= Herbert Salter =

English cricketer

Herbert William Salter (5 December 1839 – 23 October 1894) was an English cricketer who played first-class cricket for Cambridge University and other amateur sides in 1861 and 1862. He was born at Carleton Forehoe in Norfolk and died at Gravesend in Kent.

Salter was educated at Clare College, Cambridge, matriculating in 1859; his schooling beforehand is not known. Salter played cricket as a lower-order batsman and a bowler: it is not known whether he was right- or left-handed. In his first first-class match for the Cambridge University side, he took five Cambridge Town Club wickets for 62 runs. In the 1861 University Match against Oxford University, he took three Oxford wickets for 19 runs in the first innings and six, again for 19 runs, in the second, to lead Cambridge to victory after the team had trailed on the first innings; the second innings figures were the best of his first-class career.

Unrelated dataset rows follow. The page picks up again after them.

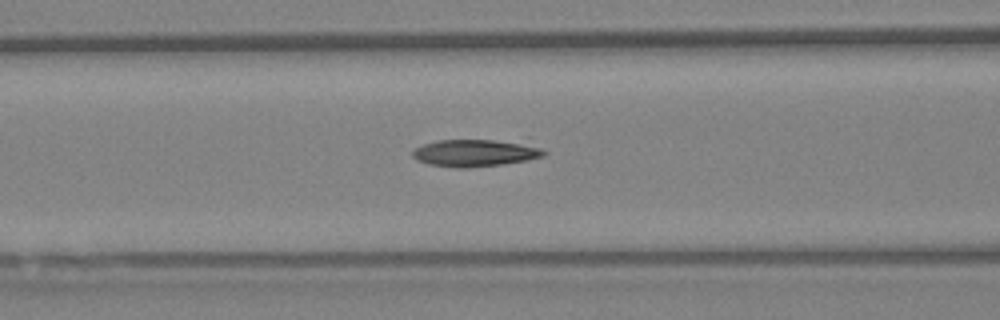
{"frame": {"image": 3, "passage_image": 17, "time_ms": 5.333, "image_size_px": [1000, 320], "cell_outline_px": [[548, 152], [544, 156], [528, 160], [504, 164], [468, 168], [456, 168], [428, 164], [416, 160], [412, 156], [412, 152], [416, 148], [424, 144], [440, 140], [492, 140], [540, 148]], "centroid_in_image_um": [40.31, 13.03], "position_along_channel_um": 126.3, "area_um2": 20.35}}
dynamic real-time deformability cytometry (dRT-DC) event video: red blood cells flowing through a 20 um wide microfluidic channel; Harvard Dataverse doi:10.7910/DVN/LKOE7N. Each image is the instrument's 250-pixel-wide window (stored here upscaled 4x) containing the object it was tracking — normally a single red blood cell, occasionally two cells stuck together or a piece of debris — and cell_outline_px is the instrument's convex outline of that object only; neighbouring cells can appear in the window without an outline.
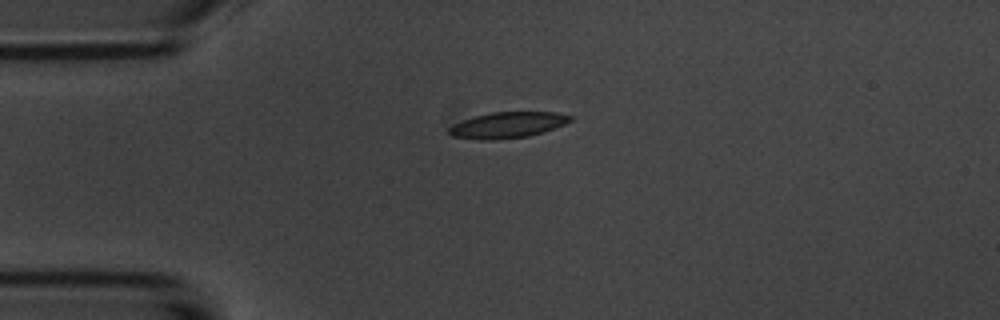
{"species": "common noctule bat (a hibernating species)", "species_latin": "Nyctalus noctula", "temperature_condition": "room temperature", "stored_images_in_passage": 2, "camera_frame_rate_fps": 3000, "um_per_image_px": 0.085, "animal": {"sex": "male", "body_mass_g": 20.1, "forearm_length_mm": 53.5}, "frame": {"image": 1, "passage_image": 1, "time_ms": 0.0, "image_size_px": [1000, 320], "cell_outline_px": [[576, 116], [572, 120], [564, 124], [544, 132], [528, 136], [492, 140], [476, 140], [452, 136], [448, 132], [448, 128], [452, 124], [476, 116], [492, 112], [556, 112]], "centroid_in_image_um": [43.16, 10.63], "position_along_channel_um": 41.8, "area_um2": 18.44}}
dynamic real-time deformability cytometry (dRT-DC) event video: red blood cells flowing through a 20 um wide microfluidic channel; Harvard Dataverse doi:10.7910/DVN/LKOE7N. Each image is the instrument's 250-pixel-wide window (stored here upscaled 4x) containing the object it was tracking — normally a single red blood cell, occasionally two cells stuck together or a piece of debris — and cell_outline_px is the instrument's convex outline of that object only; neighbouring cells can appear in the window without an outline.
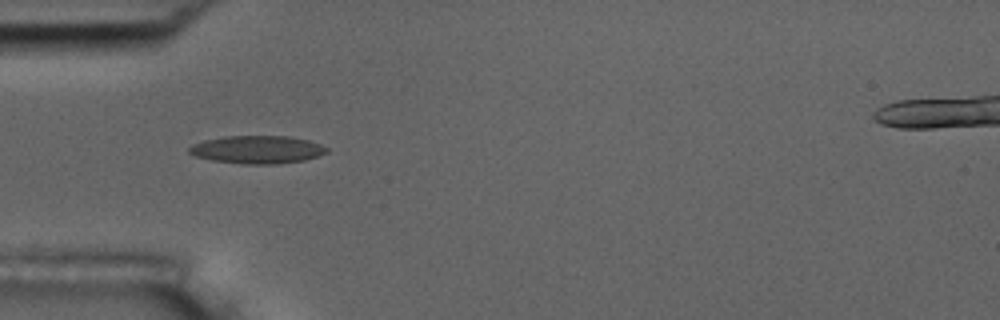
{"species": "common noctule bat (a hibernating species)", "species_latin": "Nyctalus noctula", "temperature_condition": "room temperature", "stored_images_in_passage": 4, "camera_frame_rate_fps": 3000, "um_per_image_px": 0.085, "animal": {"sex": "male", "body_mass_g": 17.5, "forearm_length_mm": 52.3}, "frame": {"image": 1, "passage_image": 1, "time_ms": 0.0, "image_size_px": [1000, 320], "cell_outline_px": [[328, 152], [304, 160], [272, 164], [240, 164], [212, 160], [196, 156], [188, 152], [188, 148], [192, 144], [204, 140], [224, 136], [288, 136], [308, 140], [320, 144], [328, 148]], "centroid_in_image_um": [21.84, 12.71], "position_along_channel_um": 63.2, "area_um2": 22.31}}
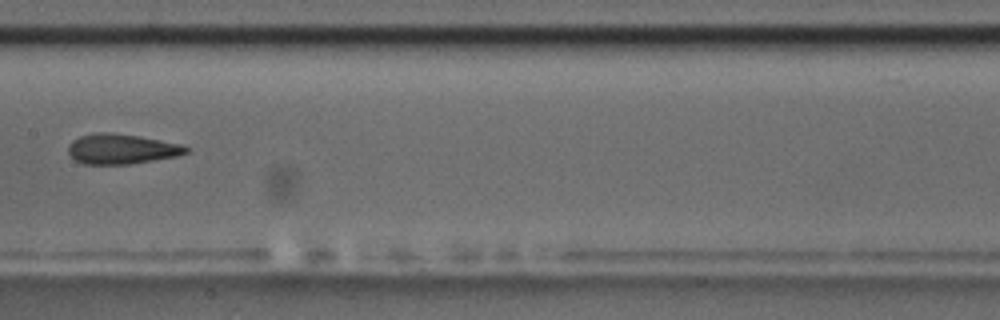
{"frame": {"image": 2, "passage_image": 4, "time_ms": 3.667, "image_size_px": [1000, 320], "cell_outline_px": [[192, 148], [188, 152], [180, 156], [128, 164], [84, 164], [76, 160], [68, 152], [68, 144], [72, 140], [80, 136], [96, 132], [112, 132], [140, 136], [184, 144]], "centroid_in_image_um": [10.39, 12.65], "position_along_channel_um": 197.0, "area_um2": 20.98}}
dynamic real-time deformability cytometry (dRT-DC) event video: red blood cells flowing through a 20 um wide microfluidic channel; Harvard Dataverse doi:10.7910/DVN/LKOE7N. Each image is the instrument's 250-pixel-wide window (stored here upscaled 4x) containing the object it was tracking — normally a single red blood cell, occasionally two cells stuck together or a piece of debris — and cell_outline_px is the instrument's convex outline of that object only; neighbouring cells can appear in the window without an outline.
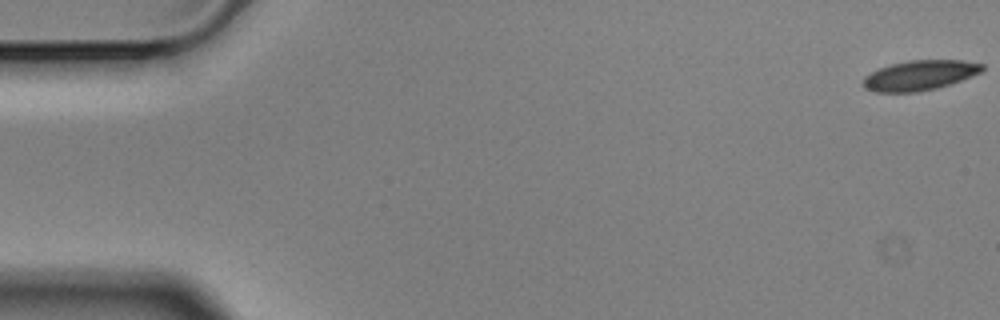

He was also successful in the 1862 University Match, taking the first four Oxford wickets in the first innings to reduce the Oxford score to 9 for 4, though he took only one further wicket in the match; he also top-scored in the Cambridge first innings, making an unbeaten 32 in his accustomed position as No 11 in the batting order. After the university cricket season was over, he played only one further match, for a Gentlemen of the North side.

Salter graduated from Cambridge University in 1863 with a Bachelor of Arts degree. Although he played no further first-class cricket, he appeared in minor matches for teams in the Norfolk area, including forerunners of the Norfolk County Cricket Club. He became a wine merchant in Thetford and later acted as a private tutor.